[START OF Text section]
Re: [PATCH v2 1/2] tracing: ring-buffer: Have the ring buffer code do the vmap of physical memory
From: Jann Horn
Date: Mon Mar 31 2025 - 20:10:00 EST
On Tue, Apr 1, 2025 at 1:41 AM Steven Rostedt <rostedt@xxxxxxxxxxx> wrote:
> On Mon, 31 Mar 2025 14:42:38 -0700
> Linus Torvalds <torvalds@xxxxxxxxxxxxxxxxxxxx> wrote:
>
> > .. and *after* you've given it back to the memory allocator, and it
> > gets allocated using the page allocators, at that point ahead and use
> > 'struct page' as much as you want.
> >
> > Before that, don't. Even if it might work. Because you didn't allocate
> > it as a struct page, and for all you know it might be treated as a
> > different hotplug memory zone or whatever when given back.
>
> Hmm, so if we need to map this memory to user space memory, then I can't
> use the method from this patch series, if I have to avoid struct page.
>
> Should I then be using vm_iomap_memory() passing in the physical address?
For mapping random physical memory ranges into userspace, we have
helpers like remap_pfn_range() (the easy option, for use in an mmap
handler, in case you want to want to map one contiguous physical
region into userspace) and vmf_insert_pfn() (for use in a page fault
handler, in case you want to map random physical pages into userspace
on demand).
> As for architectures that do not have user/kernel data cache coherency, how
> does one flush the page when there's an update on the kernel side so that
> the user side doesn't see stale data?
flush_kernel_vmap_range() (and invalidate_kernel_vmap_range() for the
other direction) might be what you want... I found those by going
backwards from an arch-specific cache-flushing implementation.
[END OF Text section]
[START OF Source excerpt]
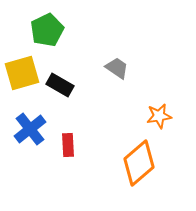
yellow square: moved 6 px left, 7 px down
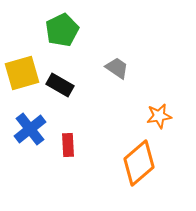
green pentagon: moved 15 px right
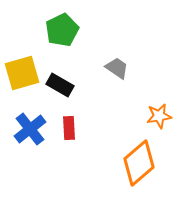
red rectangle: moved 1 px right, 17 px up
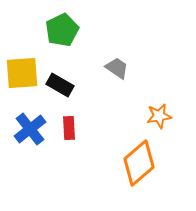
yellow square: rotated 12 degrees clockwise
[END OF Source excerpt]
* Exercise instructions:
1. In the mailing list reply, change "struct page" to "struct folio" in the passage between "Re: [PATCH v2" and "as you want.", inclusive, and give that passage with the change made.
2. Summarize the mailing list reply in two sentences.
3. According to the mailing list reply, why should the memory not be used as a 'struct page' before it is given back to the memory allocator?
The listing has no connection to the mailing list reply.

* The responses:
1.
Re: [PATCH v2 1/2] tracing: ring-buffer: Have the ring buffer code do the vmap of physical memory
From: Jann Horn
Date: Mon Mar 31 2025 - 20:10:00 EST
On Tue, Apr 1, 2025 at 1:41 AM Steven Rostedt <rostedt@xxxxxxxxxxx> wrote:
> On Mon, 31 Mar 2025 14:42:38 -0700
> Linus Torvalds <torvalds@xxxxxxxxxxxxxxxxxxxx> wrote:
>
> > .. and *after* you've given it back to the memory allocator, and it
> > gets allocated using the page allocators, at that point ahead and use
> > 'struct folio' as much as you want.

2. Linus Torvalds says that memory not obtained from the page allocator should not be used as a 'struct page' until it has been given back and allocated again through the page allocators, and Steven Rostedt then asks whether to use vm_iomap_memory() to map it to user space and how to flush the cache on architectures without user/kernel data cache coherency. Jann Horn suggests remap_pfn_range() or vmf_insert_pfn() for mapping physical memory into userspace and says flush_kernel_vmap_range() and invalidate_kernel_vmap_range() might be what Rostedt wants for cache flushing.

3. It was not allocated as a struct page, so using it that way is unsafe even if it might work. It could also be treated as a different hotplug memory zone, or something else, when it is given back.